▸ Given request:
In the data below, change every "scientific name" to "binomial name" and write out all the lines again with nothing else altered, leaving out the pictures.

▸ Available data:
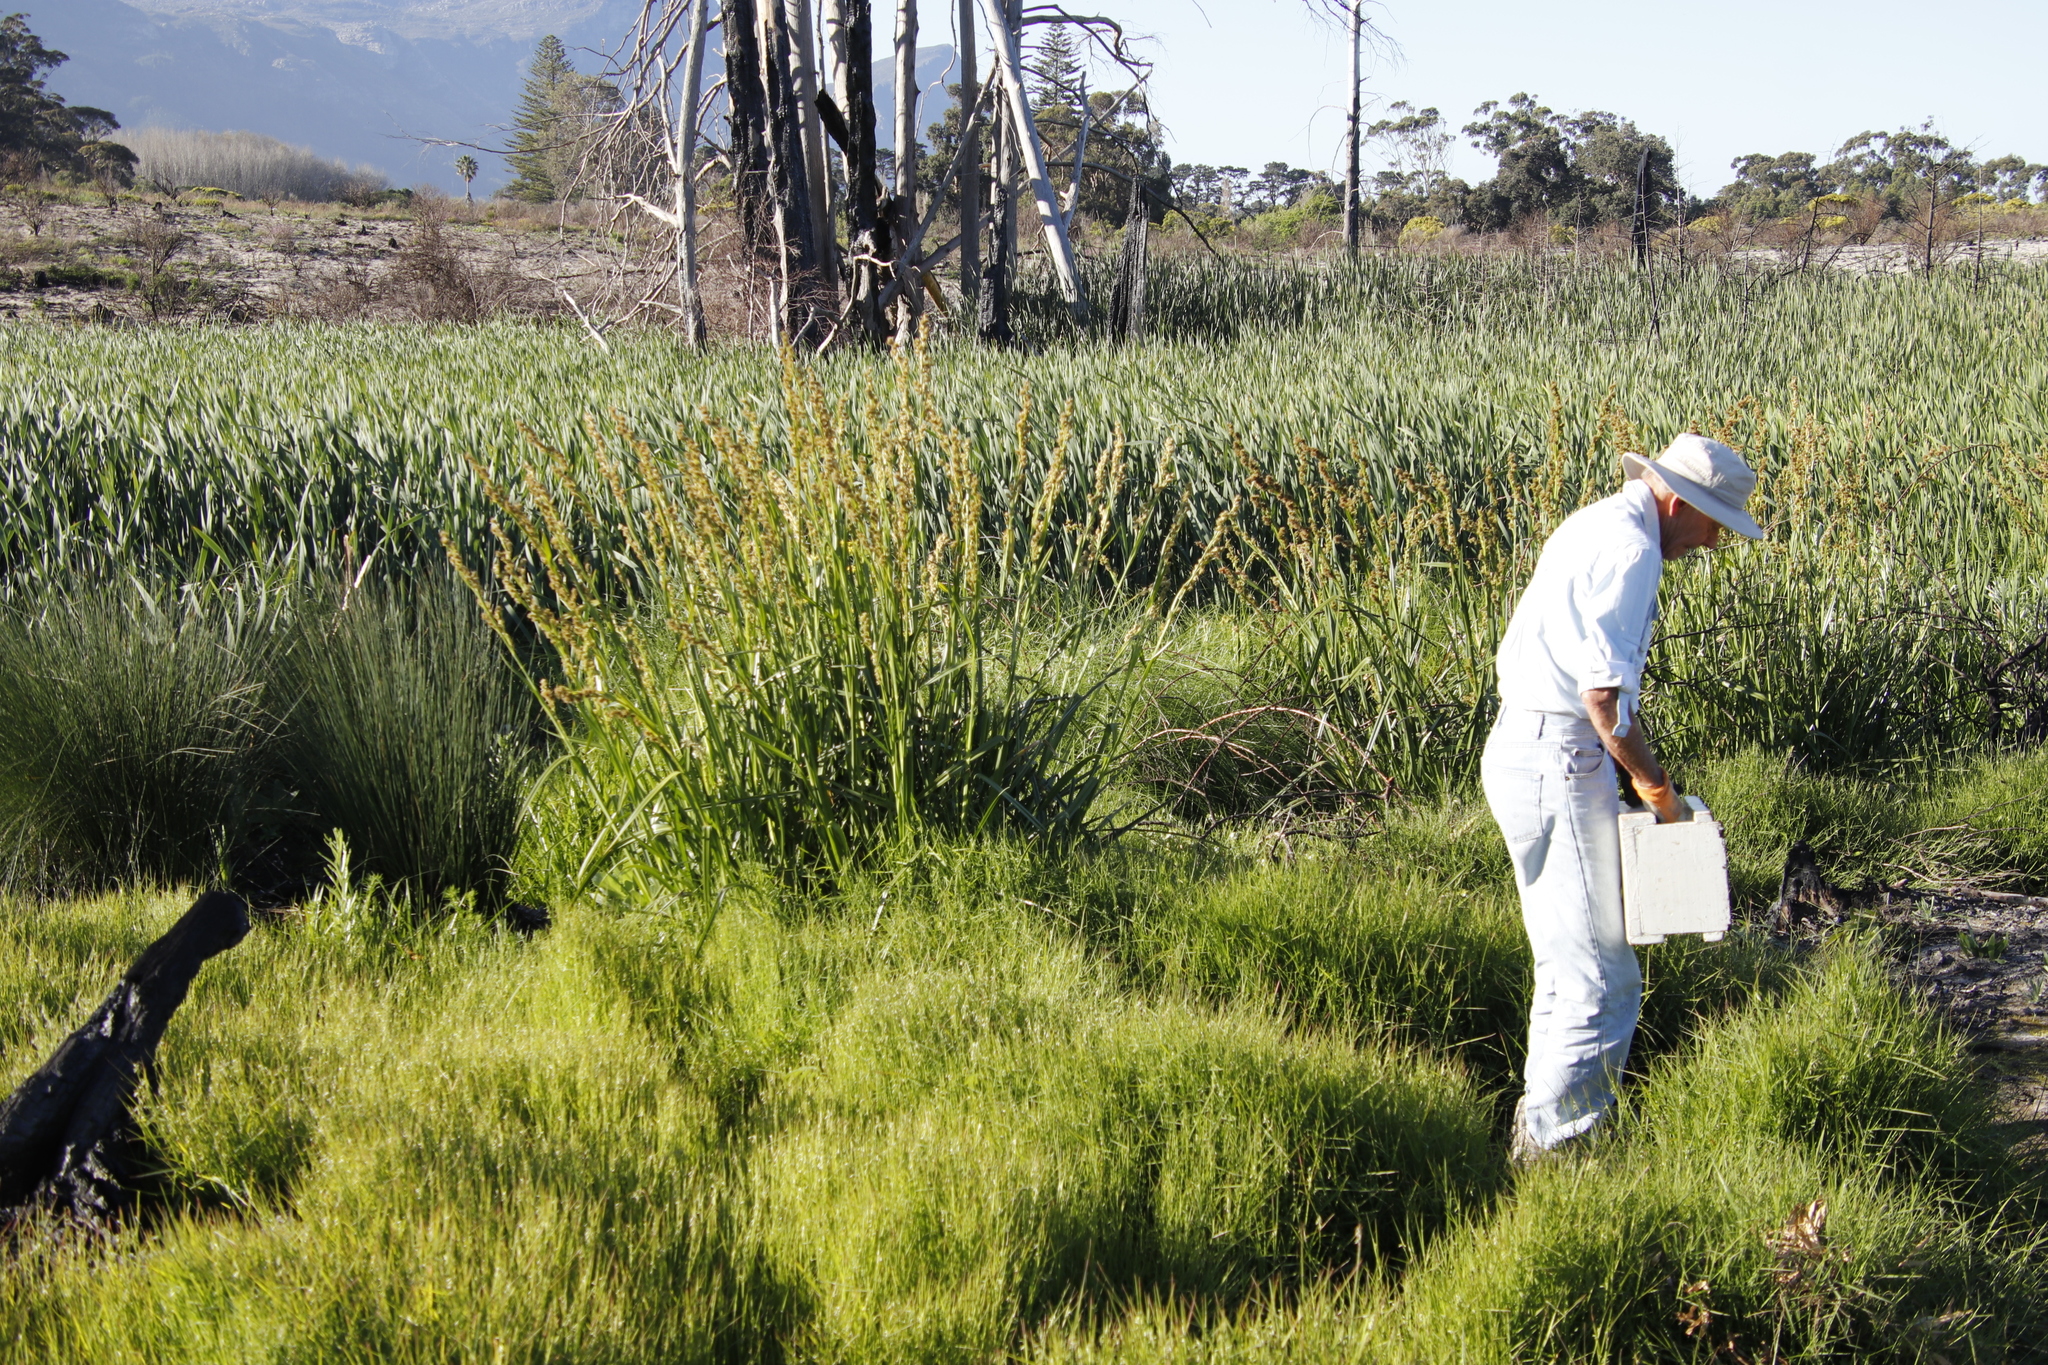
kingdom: Plantae
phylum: Tracheophyta
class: Liliopsida
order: Poales
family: Cyperaceae
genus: Carpha
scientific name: Carpha glomerata
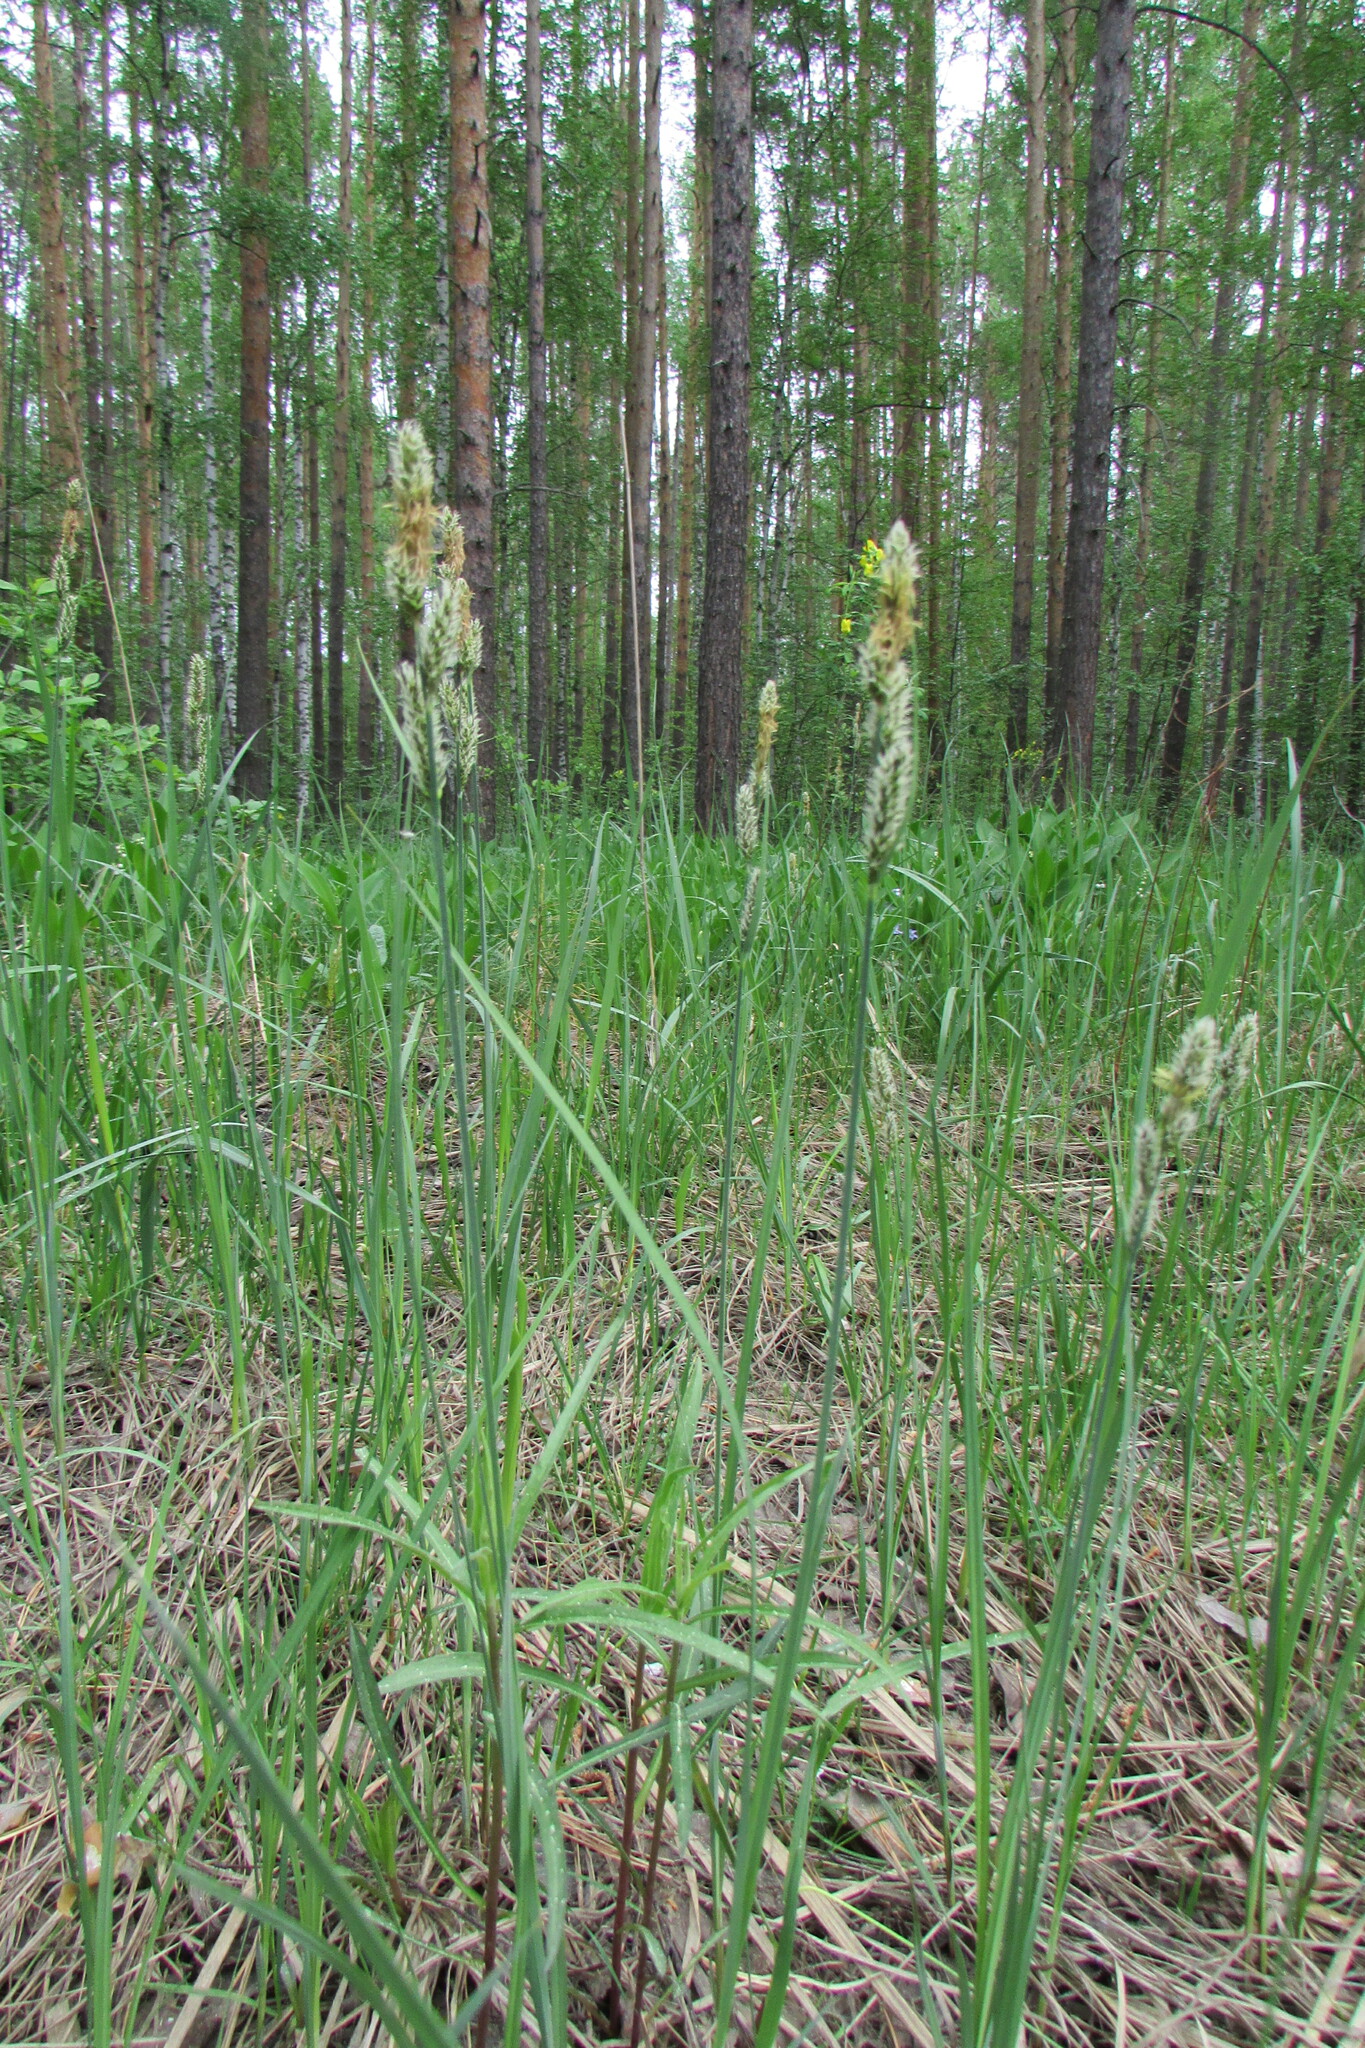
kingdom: Plantae
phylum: Tracheophyta
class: Liliopsida
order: Poales
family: Cyperaceae
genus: Carex
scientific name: Carex hartmaniorum
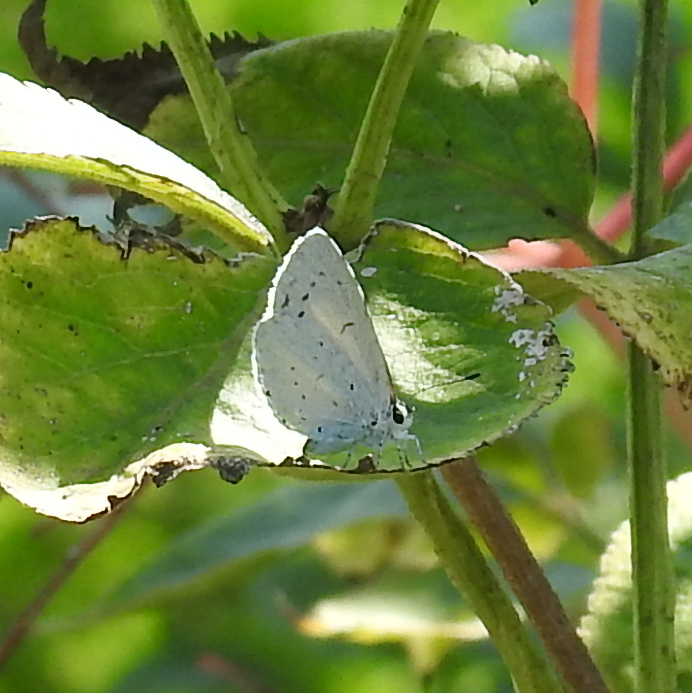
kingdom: Animalia
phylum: Arthropoda
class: Insecta
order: Lepidoptera
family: Lycaenidae
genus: Celastrina
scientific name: Celastrina argiolus
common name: Holly blue
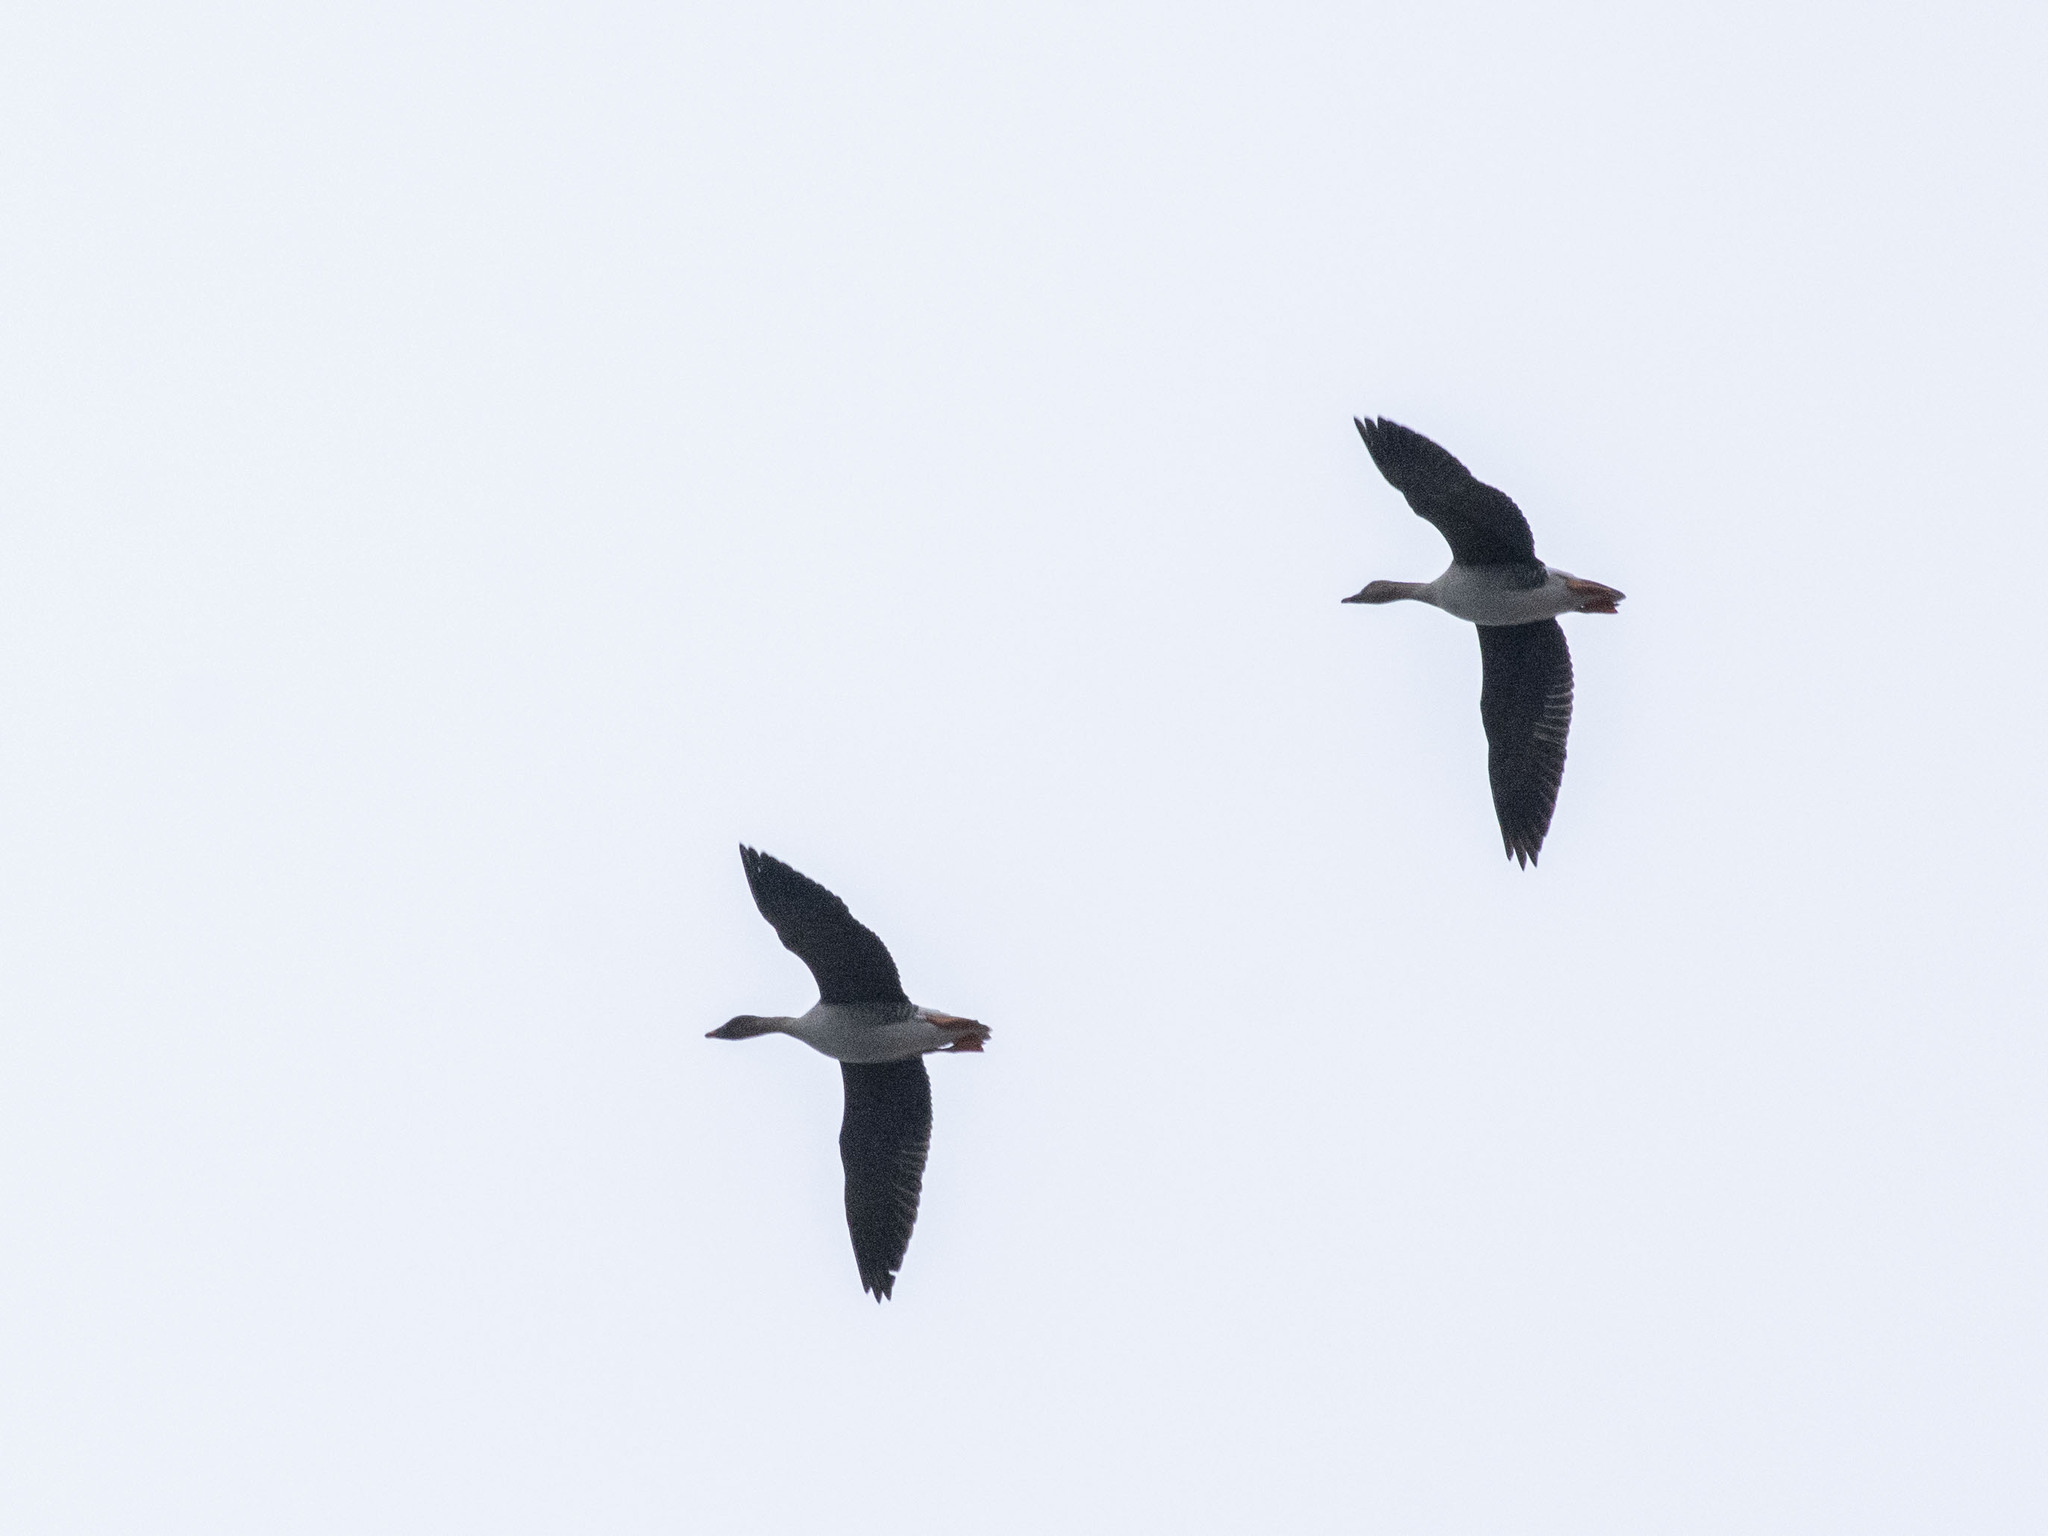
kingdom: Animalia
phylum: Chordata
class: Aves
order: Anseriformes
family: Anatidae
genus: Anser
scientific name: Anser serrirostris
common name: Tundra bean goose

▸ Answer to this problem:
kingdom: Plantae
phylum: Tracheophyta
class: Liliopsida
order: Poales
family: Cyperaceae
genus: Carpha
binomial name: Carpha glomerata
kingdom: Plantae
phylum: Tracheophyta
class: Liliopsida
order: Poales
family: Cyperaceae
genus: Carex
binomial name: Carex hartmaniorum
kingdom: Animalia
phylum: Arthropoda
class: Insecta
order: Lepidoptera
family: Lycaenidae
genus: Celastrina
binomial name: Celastrina argiolus
common name: Holly blue
kingdom: Animalia
phylum: Chordata
class: Aves
order: Anseriformes
family: Anatidae
genus: Anser
binomial name: Anser serrirostris
common name: Tundra bean goose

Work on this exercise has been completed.